Lastly (since I didn’t see other people mentioning this), knives especially are cheap to replace. Even a high quality chef’s knife is only a couple hundred to replace, but most kitchen knives would be much much cheaper. Even a handgun would only be a few hundred to replace. Is it worth saving a little bit of money to keep evidence that directly ties you to a murder?

Anonymous 0 Comments

The general answer is that if a prosecuter is able to provide the murder weapon as evidence and link that weapon to the accused, that establishes guilt beyond a reasonable doubt. The whole point of desposing of the weapon is to prevent law enforcement from finding the murder weapon and connecting it to a suspect. In the specific case of firearms, the barrels of guns today are almost universally rifled. That is to say, they have helical grooves on the inside that make the bullet spin and increase accuracy. It is important to note that manyfacturing processes aren’t perfect, and each weapon will have a slightly different groov pattern even between two weapons of the same maje and model. A fired bullet can be recovered and examined under a microscope. The groov pattern on that bullet can be compared to bullets fired under controlled conditions from candidate murder weapons. If forensic scientists can find a match, they can identify the smoking gun as it were. I don’t know if this happens in real life but there is a trope in movies of a murder disassembling a pistol and tossing the parts in different locations to make it harder for the police to recover it

Anonymous 0 Comments

To “prove” a murder, you classically need 3 things: means, motive, and opportunity.

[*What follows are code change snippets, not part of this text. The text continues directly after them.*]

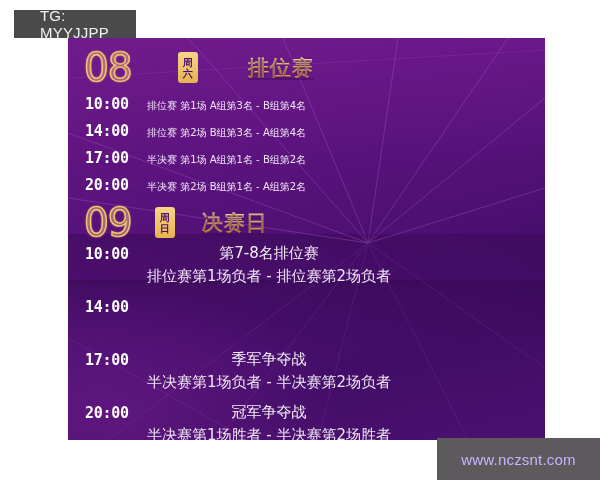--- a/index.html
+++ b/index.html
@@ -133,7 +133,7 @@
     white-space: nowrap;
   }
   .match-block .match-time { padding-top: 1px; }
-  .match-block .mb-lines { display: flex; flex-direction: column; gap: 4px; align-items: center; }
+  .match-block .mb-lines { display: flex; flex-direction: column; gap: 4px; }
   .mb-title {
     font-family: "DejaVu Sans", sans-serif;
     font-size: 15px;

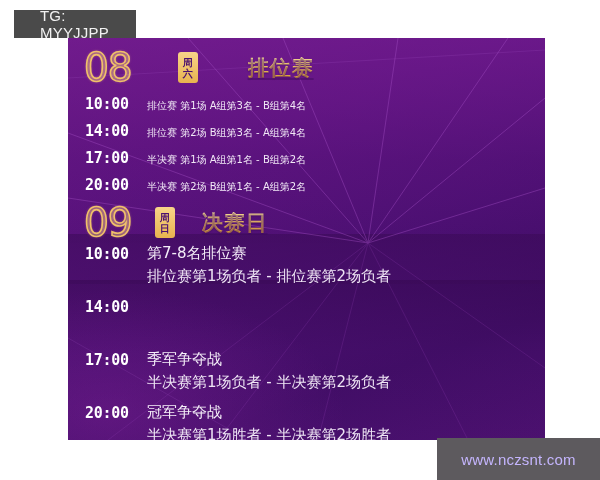--- a/index.html
+++ b/index.html
@@ -255,6 +255,7 @@
   <div class="match-block" style="left:17px; top:259px;">
     <span class="match-time">14:00</span>
     <span class="mb-lines">
+      <span class="mb-title">第5-6名排位赛</span>
     </span>
   </div>
   <div class="match-block" style="left:17px; top:312px;">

If I can establish that you wanted to kill someone, you were able to kill someone via the means by which they were killed, and you had the opportunity to kill them at the time when the person was killed, then a competent prosecutor can convince most juries out there that you’re the murderer.

Having the murder weapon goes a long way towards establishing “means.” Suppose the victim was killed by a .44 handgun, and you are found in possession of a .44 handgun. If you also wanted the victim dead and you were at the scene of the crime when the murder took place, you’re going to have a mighty hard time convincing a jury that you didn’t do it. However, if the gun was never found, then there’s a lot more reasonable doubt that you were the killer.

Anonymous 0 Comments

I think the simplest answer is that it is harder to link you to a gun found at a crime scene than it is to match a gun in your possession to a crime scene. It’s easier to wipe fingerprints off a gun than it is to wipe the “gun’s fingerprint”.